*PASSAGE*
**********
At the start of 2023, the indie’s Australian leadership team picked Amy Frengley, Regan Grafton, and Luke Farmer (who left seven months later) to launch and run its New Zealand office. Thinkerbell execs Margie Reid, Adam Ferrier, Jim Ingram, and Ben Couzens had been hunting for the right talent for a while when “we sort of reached out to Adam and Jim, knowing that they were wanting to come into the New Zealand market,” Regan explains in an interview with LBB.

“They snapped us up because we [Amy and I] were living the Thinkerbell model, which was a strategic type and a creative type working closely together.” 

The biggest challenge since then has been educating the market on that thinker-tinker model, in addition to its approach to moving work through the agency.

“We don't black box work. We want to share and share early, even if it's slightly more unresolved,” Amy, chief brand thinker, says.

“What are we feeling? What are we thinking? And [we] build out on that with a client. There's a lovely dynamic that emerges from that.”

Amy and chief tinker Regan believe sharing early and often de-risks big ideas, and increases the chance of clients buying creatively brave work, because “they have been an instrumental part of the build of that idea,” Amy says. “We're all on that journey together.”

Regan acknowledges it’s been a challenge to get “marketers to understand that's the way that we work” though.
**********
*TASKS TO COMPLETE*
A. In the passage about Thinkerbell's New Zealand office, rewrite the part between "At the start" and "interview with LBB.", inclusive, substituting "Aotearoa" for "New Zealand".
B. Continue the passage about Thinkerbell's New Zealand office from the point where it stops.
**********
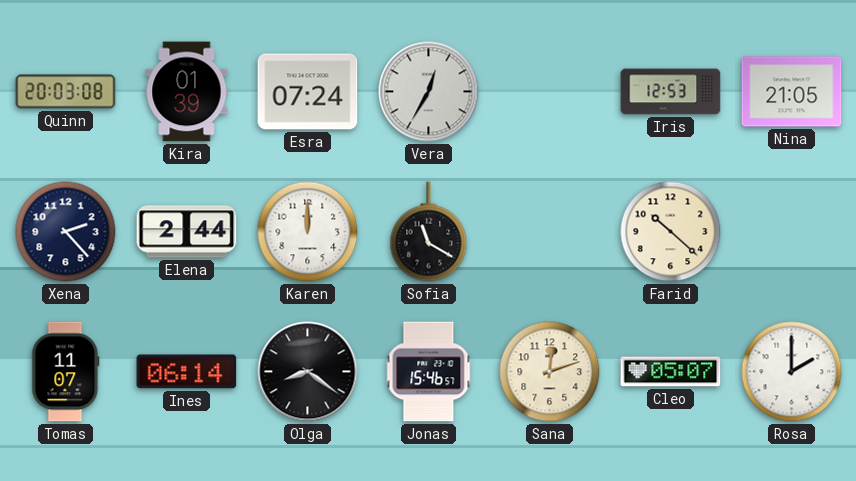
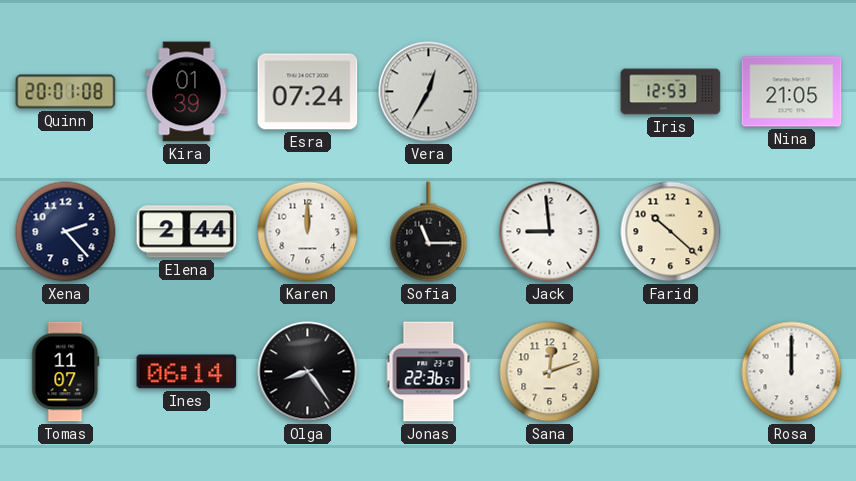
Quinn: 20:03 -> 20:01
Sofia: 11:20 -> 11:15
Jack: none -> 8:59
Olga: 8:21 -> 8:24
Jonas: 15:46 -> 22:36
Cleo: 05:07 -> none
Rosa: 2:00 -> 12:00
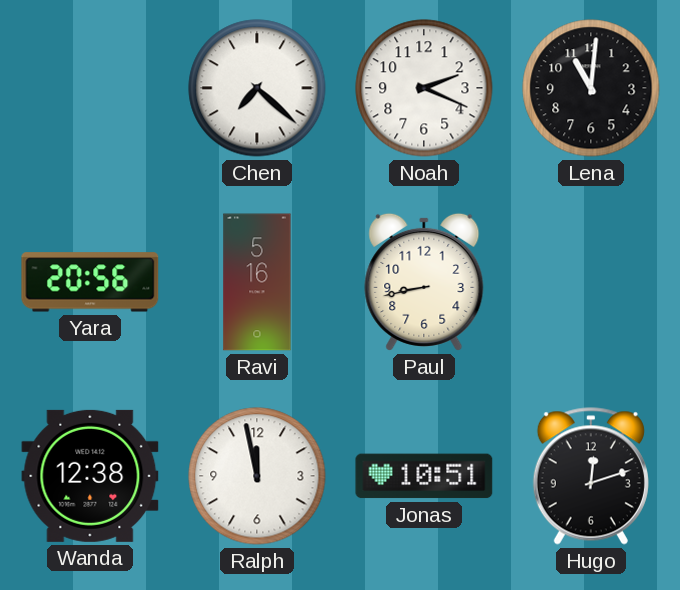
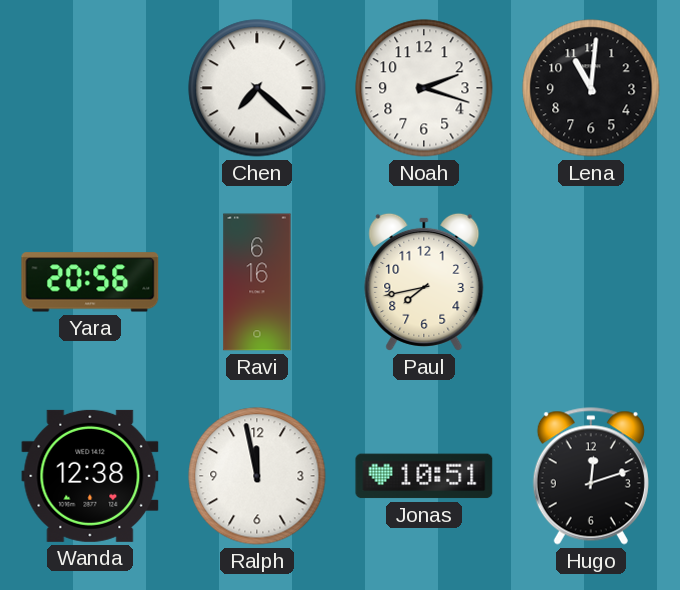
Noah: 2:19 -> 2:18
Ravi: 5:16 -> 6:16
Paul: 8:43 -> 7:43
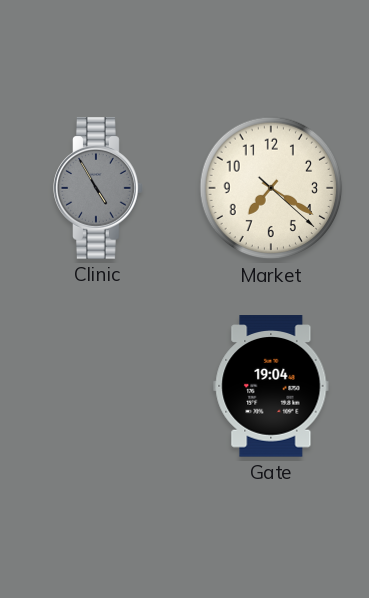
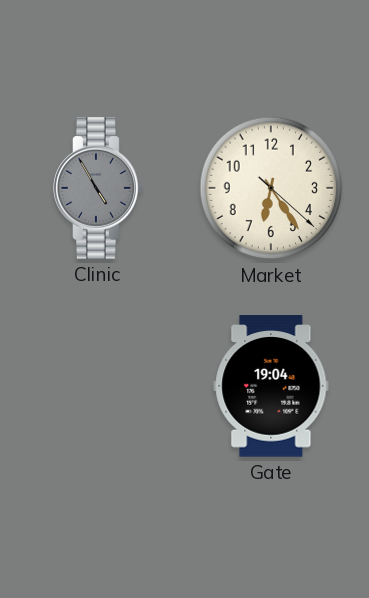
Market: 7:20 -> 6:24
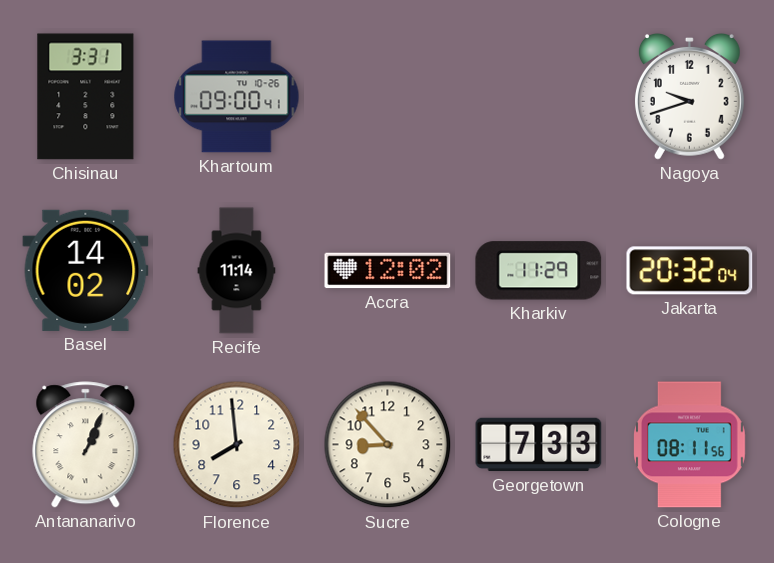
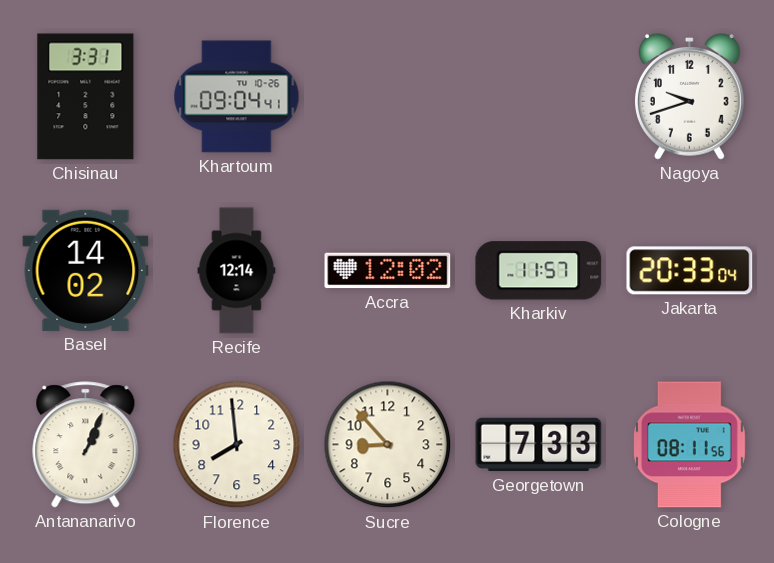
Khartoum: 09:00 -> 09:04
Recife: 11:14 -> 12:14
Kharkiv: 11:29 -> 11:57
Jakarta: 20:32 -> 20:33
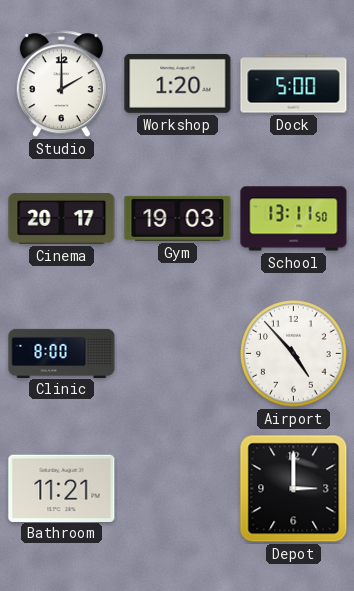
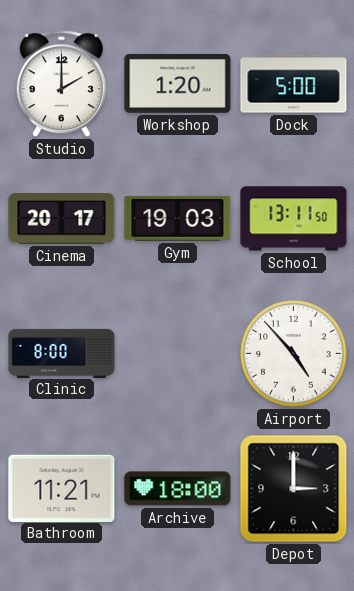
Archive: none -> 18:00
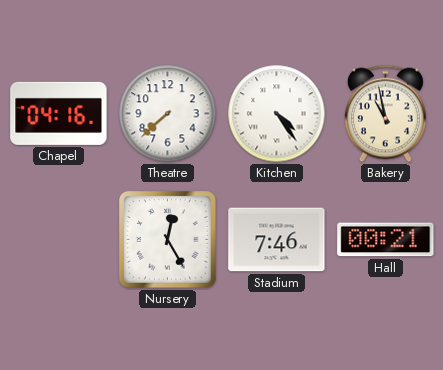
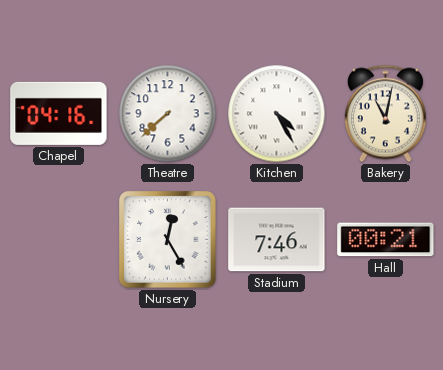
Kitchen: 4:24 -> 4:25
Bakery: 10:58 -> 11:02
**********
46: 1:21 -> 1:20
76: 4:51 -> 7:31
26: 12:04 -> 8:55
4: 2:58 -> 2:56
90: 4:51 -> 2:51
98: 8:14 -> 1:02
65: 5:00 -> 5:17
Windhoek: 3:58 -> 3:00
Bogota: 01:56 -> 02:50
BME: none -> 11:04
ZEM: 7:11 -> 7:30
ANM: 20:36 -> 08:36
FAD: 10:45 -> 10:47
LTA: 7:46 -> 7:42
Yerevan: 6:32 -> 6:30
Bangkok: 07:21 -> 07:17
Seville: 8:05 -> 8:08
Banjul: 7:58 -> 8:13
**********
*TASK-BY-TASK ANSWERS*
A.
At the start of 2023, the indie’s Australian leadership team picked Amy Frengley, Regan Grafton, and Luke Farmer (who left seven months later) to launch and run its Aotearoa office. Thinkerbell execs Margie Reid, Adam Ferrier, Jim Ingram, and Ben Couzens had been hunting for the right talent for a while when “we sort of reached out to Adam and Jim, knowing that they were wanting to come into the Aotearoa market,” Regan explains in an interview with LBB.

B.
“They might assume that we're just like another agency, but we don't operate like a traditional agency at all,” he says. “So it's about getting in front of the marketers and explaining that there is a better way of journeying work through an agency, and it's much more pleasant for everybody.”

The very first challenge, though, was an inability to bring clients into the office. The team found momentum early, pitching for and winning foundation client Lion Breweries and getting seven briefs within the first “two weeks to a month” of landing the account.

“We were still a small team at that point, and had a huge volume of work coming through,” Amy says. “We had to get up and running very, very quickly.”

But they were working out of a short-term space in Auckland’s Greys Avenue, which proved disruptive and unsuitable in more ways than one. The least of the issues: the boardroom housed the kitchen, so “if we were having meetings over the lunch break, the rest of the staff couldn’t get in to make their lunch.”

“We didn't realise that they were going to take the top of the building off pretty shortly after we started the tenancy,” Regan continues. 

“And so it was just constant drilling that would happen, and water leaks, and dust getting transferred by builders through the hallways, and sewerage leaking down one of the walls and the main foyer. It was just a bit of a comical disaster. So it was quite difficult to bring clients in.”

They upgraded as soon as they could, to a ground floor space on St Benedicts Street, but they didn’t ditch the architectural quirkiness; the building is an old masonic lodge and former dive bar. Last April, the business added Jessica Allison as general manager, after stints at agencies like Herd MSL, Mango Communications Melbourne, Dentsu, and CHEP Network.


“I've worked at big, integrated agencies on both sides of the ditch, and coming from an earned background, I've never worked anywhere where there's so much importance on an ideas-first philosophy,” Jessica says.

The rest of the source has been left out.